ABOUT THIS TASK>
Could the whole of the data below be written out verbatim?

(Page-level text extractions)
══════
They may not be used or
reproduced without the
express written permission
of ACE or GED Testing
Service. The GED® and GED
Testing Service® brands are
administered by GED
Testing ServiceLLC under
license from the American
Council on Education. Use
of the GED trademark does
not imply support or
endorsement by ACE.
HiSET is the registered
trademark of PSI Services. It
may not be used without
══════
SOLUTION TO THIS TASK>
They may not be used or
reproduced without the
express written permission
of ACE or GED Testing
Service. The GED® and GED
Testing Service® brands are
administered by GED
Testing ServiceLLC under
license from the American
Council on Education. Use
of the GED trademark does
not imply support or
endorsement by ACE.
HiSET is the registered
trademark of PSI Services. It
may not be used without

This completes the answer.